**What the task requires**
Scan the records and identify every line in which the string "altersgerechte" occurs, then return those lines.

**Record excerpts**
+--

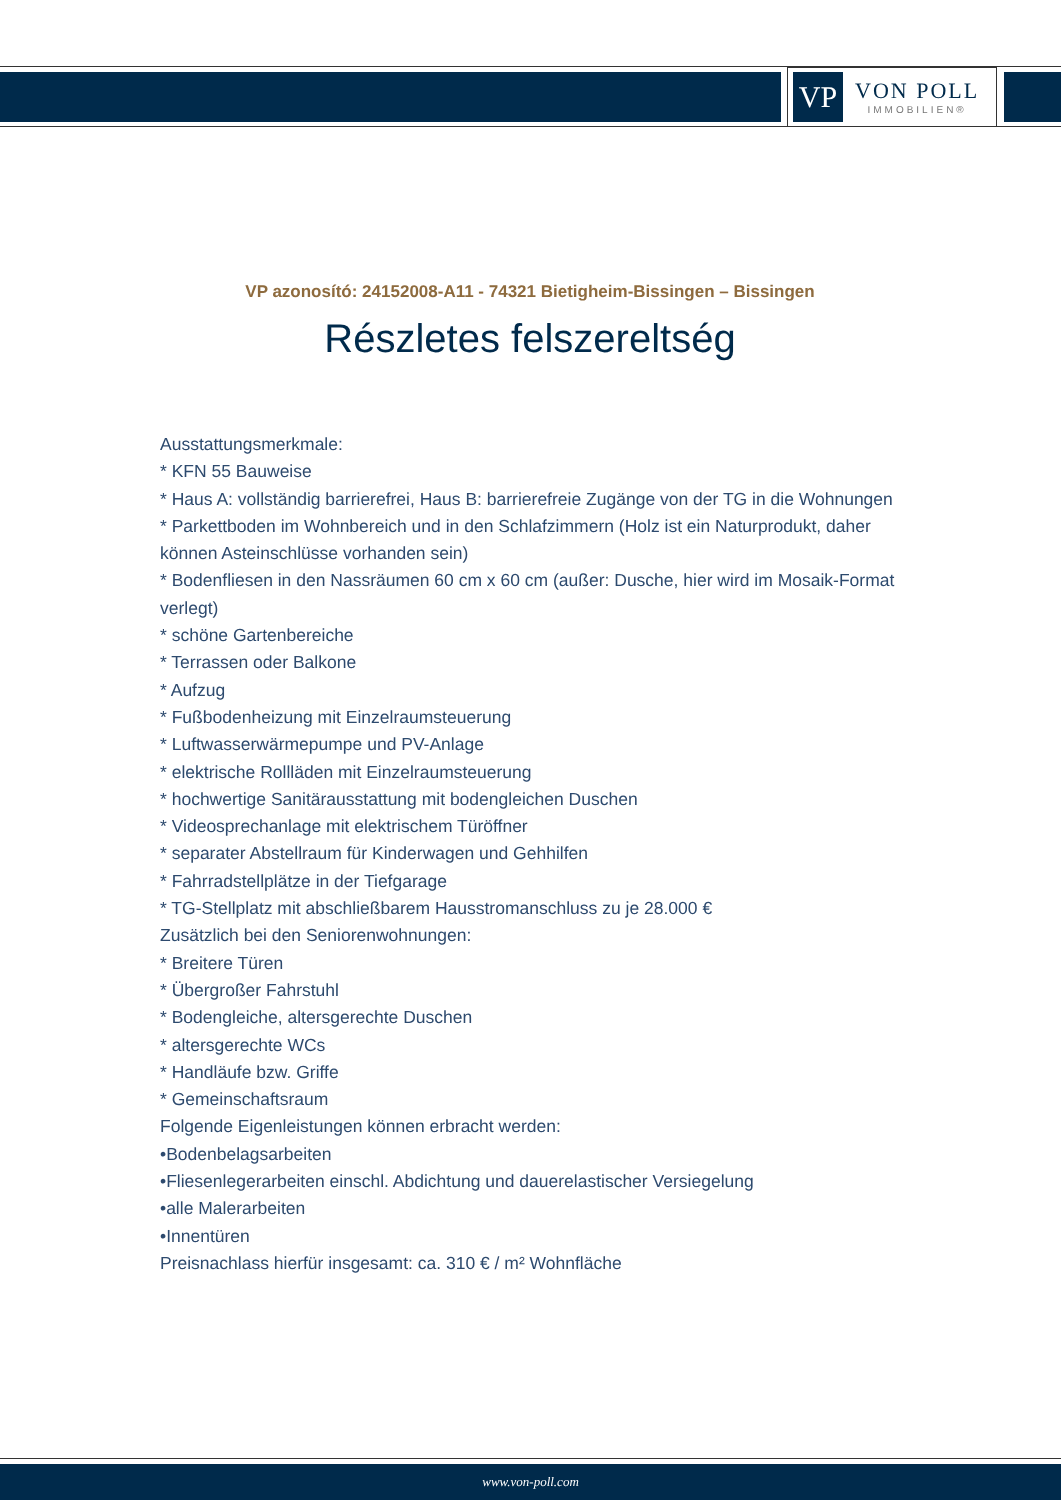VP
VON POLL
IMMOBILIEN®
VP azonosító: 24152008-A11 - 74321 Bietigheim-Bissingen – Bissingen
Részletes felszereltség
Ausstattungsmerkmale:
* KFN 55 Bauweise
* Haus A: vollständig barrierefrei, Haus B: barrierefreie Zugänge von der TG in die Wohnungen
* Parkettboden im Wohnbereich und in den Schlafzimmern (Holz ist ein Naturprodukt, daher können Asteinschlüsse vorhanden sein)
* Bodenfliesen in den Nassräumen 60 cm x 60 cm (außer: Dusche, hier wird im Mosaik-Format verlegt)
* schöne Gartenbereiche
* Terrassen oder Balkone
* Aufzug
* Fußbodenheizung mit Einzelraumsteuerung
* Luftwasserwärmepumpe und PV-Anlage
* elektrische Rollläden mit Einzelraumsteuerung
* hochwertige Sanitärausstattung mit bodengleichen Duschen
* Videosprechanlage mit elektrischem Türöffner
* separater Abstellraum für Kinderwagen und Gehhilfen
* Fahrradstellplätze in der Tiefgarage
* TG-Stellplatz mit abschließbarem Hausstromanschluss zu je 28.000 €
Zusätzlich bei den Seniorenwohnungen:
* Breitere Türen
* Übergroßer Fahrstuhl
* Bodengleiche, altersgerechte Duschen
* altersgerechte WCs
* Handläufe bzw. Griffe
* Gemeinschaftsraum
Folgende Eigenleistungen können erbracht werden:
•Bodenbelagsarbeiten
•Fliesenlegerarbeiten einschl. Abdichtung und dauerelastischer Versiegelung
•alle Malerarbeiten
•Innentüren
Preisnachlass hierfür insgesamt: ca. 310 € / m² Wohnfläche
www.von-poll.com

+--

**Task solution**
* Bodengleiche, altersgerechte Duschen
* altersgerechte WCs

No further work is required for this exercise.